Sounds abstract? Translation into human: if you’ve got a server cluster and one of them can crash at any moment—there is no algorithm that will reliably make the rest agree. Ever. No matter how much code you write. This isn’t a question of engineering skill—it’s a mathematical impossibility, proven as rigorously as the Pythagorean theorem.

Why It Works: The Topology of Concurrency

Maurice Herlihy and Nir Shavit went even deeper. In their work “The Topological Structure of Asynchronous Computability” (1999), they showed that concurrent computations are described by topological spaces. Protocols are simplicial complexes, and the solvability of a task is determined by the topological properties of these complexes.

Key insight: k-set agreement (a task where processes must agree on no more than k values) is impossible for k < n in a purely asynchronous model. This generalizes the FLP result, and it’s proven through topological connectivity—literally through knot theory and surfaces.

How Engineers Bypass Impossibility

A theorem is a theorem, but databases work, and Paxos lifts clusters. How?

Violating FLP’s premises. The theorem holds for purely asynchronous systems. The real world allows timeouts, failure detectors, partial synchrony. Paxos and Raft work because they use timeouts as oracles—but this is a weakening of the model, not a defeat of the theorem.
Randomization. Ben-Or showed that random choices let you bypass FLP with probability → 1. It’s like flipping a coin infinitely—sooner or later, you’ll get the right side, but there’s no time guarantee.
Pragmatic concessions. Modern systems (etcd, ZooKeeper, Consul) guarantee safety under the conditions a majority of nodes are alive and messages are delivered within finite time. This isn’t a “solution” to FLP—it’s a frank acknowledgment of its boundaries and building within them.

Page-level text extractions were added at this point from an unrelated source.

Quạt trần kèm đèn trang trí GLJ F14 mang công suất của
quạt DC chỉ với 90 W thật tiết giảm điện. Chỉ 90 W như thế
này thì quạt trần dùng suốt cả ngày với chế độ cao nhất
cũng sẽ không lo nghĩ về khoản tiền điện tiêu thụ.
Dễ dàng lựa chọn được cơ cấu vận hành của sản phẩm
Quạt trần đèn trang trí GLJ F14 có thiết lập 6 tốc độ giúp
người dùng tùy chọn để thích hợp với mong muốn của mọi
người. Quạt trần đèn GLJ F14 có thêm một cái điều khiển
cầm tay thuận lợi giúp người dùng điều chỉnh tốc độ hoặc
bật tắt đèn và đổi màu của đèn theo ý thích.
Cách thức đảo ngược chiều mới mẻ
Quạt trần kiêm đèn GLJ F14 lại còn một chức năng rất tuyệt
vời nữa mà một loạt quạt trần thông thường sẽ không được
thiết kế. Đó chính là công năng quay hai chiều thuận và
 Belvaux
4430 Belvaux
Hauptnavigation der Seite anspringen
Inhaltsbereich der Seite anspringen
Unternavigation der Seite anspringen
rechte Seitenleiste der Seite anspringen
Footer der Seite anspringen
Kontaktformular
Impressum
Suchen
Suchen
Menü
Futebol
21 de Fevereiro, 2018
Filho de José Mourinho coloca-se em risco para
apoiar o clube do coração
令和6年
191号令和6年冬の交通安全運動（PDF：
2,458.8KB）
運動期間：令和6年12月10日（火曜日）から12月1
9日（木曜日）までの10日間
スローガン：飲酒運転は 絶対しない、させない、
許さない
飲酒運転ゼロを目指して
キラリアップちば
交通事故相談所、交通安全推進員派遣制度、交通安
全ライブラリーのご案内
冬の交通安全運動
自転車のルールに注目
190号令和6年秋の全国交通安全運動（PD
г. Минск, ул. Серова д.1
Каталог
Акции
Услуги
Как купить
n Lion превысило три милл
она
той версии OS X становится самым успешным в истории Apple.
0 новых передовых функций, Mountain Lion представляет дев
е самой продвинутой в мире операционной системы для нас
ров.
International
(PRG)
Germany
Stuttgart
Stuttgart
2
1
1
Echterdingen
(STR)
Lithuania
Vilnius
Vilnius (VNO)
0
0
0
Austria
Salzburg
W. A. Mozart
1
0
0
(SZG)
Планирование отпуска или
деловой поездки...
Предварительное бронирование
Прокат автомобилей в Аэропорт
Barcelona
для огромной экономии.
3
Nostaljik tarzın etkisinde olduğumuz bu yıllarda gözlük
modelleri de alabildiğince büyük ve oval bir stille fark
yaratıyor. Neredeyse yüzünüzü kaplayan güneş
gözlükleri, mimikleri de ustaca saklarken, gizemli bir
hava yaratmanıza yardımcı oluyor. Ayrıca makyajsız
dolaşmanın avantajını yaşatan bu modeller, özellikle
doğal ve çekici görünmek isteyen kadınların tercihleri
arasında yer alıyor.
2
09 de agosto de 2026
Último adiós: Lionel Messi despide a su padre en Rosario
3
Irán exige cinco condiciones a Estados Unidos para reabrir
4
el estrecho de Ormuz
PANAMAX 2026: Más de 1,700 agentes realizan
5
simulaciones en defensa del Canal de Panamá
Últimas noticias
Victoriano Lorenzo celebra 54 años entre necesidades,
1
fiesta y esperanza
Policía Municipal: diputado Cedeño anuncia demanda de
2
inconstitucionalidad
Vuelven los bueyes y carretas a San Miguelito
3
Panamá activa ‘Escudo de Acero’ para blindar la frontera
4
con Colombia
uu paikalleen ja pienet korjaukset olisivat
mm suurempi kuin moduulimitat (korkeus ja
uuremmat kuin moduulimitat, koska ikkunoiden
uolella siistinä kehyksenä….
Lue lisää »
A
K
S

The Link to 12% Undetected Data Races

Back to IBM ConTest and the 12% loss. This isn’t a tool bug—it’s a manifestation of the same class of problems:

The number of possible thread interleavings grows factorially with the number of instructions. For two threads of 10 operations each—already 184,756 permutations.
Covering all interleavings is equivalent to solving the halting problem for arbitrary code—and that, as we know, is undecidable (Turing, 1936).
Tools like ConTest use heuristic strategies (priority-based, coverage-guided)—but the 12% blind spot isn’t a flaw; it’s a mathematical limit of any finite test run.

Parallel with Formula 1

Sound familiar? In the Austrian Grand Prix qualifying (our latest report), Antonelli lost pole by 0.006 seconds due to a yellow-flag interpretation error. The difference between “caught the situation” and “didn’t catch it” was within the noise margin.

In concurrent systems, it’s the same story: the difference between “the bug manifests” and “it doesn’t” is a nanosecond shift in scheduling. No amount of testing guarantees you’ll intercept that exact nanosecond. This isn’t a QA budget issue—it’s a law of nature.

Conclusions

Petr, here’s what I see.

We live in a world where engineers are used to believing: “If a bug exists, it can be found.” Computation theory says: no, not always. There are categories of problems that lie beyond solvability—not because we lack power, but because mathematics itself forbids it.

FLP-impossibility isn’t an abstraction for academic papers. It’s a working tool for engineers designing distributed systems. Knowing consensus is impossible in its pure form, you stop searching for the “perfect algorithm” and start designing systems that clearly know their limits and degrade gracefully when those limits are reached.

The same goes for data races: a 12% blind spot isn’t a verdict on the tool—it’s a signal for architecture. If you know tests don’t cover everything, you design systems so critical sections are minimal and the consequences of race conditions are reversible.

It’s like knowing your car has a 12% blind spot. You can yell at the mirrors. Or you can simply avoid changing lanes in that zone.

Computation theory isn’t the science of what can’t be done. It’s the science of how to live in a world with constraints—and build systems within them that work.